## GOAL OF THE EXERCISE
Once you find the line with "527 495 206.49" in the data that follows, repeat it and every line after it exactly, through the line with "848 511 195.52".

## MATERIAL FOR THIS TASK
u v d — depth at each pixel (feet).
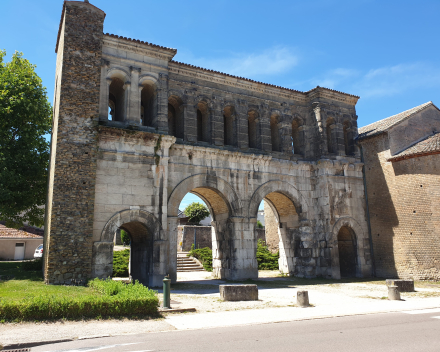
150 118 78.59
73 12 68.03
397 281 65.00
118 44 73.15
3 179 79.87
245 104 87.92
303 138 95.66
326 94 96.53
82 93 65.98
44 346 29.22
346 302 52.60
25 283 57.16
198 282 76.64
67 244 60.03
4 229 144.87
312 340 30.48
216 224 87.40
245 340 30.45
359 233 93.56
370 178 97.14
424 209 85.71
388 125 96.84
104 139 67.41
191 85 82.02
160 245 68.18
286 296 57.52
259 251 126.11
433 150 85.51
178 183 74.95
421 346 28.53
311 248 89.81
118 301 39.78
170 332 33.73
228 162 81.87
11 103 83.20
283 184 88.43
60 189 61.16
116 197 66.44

==

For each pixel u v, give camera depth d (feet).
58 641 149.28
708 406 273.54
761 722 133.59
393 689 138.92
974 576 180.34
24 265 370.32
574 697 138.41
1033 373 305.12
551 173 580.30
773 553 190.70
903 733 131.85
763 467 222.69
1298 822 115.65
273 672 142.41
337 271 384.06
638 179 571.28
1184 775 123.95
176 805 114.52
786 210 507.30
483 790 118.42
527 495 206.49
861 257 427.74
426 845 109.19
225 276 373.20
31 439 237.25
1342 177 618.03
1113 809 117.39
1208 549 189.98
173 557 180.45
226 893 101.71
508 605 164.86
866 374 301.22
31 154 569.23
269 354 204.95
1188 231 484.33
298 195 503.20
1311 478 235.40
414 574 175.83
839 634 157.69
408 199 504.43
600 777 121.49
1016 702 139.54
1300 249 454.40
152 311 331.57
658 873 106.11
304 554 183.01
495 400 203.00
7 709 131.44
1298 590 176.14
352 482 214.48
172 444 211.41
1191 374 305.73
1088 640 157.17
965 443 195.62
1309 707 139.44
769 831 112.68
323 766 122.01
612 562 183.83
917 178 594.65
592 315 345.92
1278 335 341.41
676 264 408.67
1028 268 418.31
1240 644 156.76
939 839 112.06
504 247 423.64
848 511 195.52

## RESULT BELOW
527 495 206.49
861 257 427.74
426 845 109.19
225 276 373.20
31 439 237.25
1342 177 618.03
1113 809 117.39
1208 549 189.98
173 557 180.45
226 893 101.71
508 605 164.86
866 374 301.22
31 154 569.23
269 354 204.95
1188 231 484.33
298 195 503.20
1311 478 235.40
414 574 175.83
839 634 157.69
408 199 504.43
600 777 121.49
1016 702 139.54
1300 249 454.40
152 311 331.57
658 873 106.11
304 554 183.01
495 400 203.00
7 709 131.44
1298 590 176.14
352 482 214.48
172 444 211.41
1191 374 305.73
1088 640 157.17
965 443 195.62
1309 707 139.44
769 831 112.68
323 766 122.01
612 562 183.83
917 178 594.65
592 315 345.92
1278 335 341.41
676 264 408.67
1028 268 418.31
1240 644 156.76
939 839 112.06
504 247 423.64
848 511 195.52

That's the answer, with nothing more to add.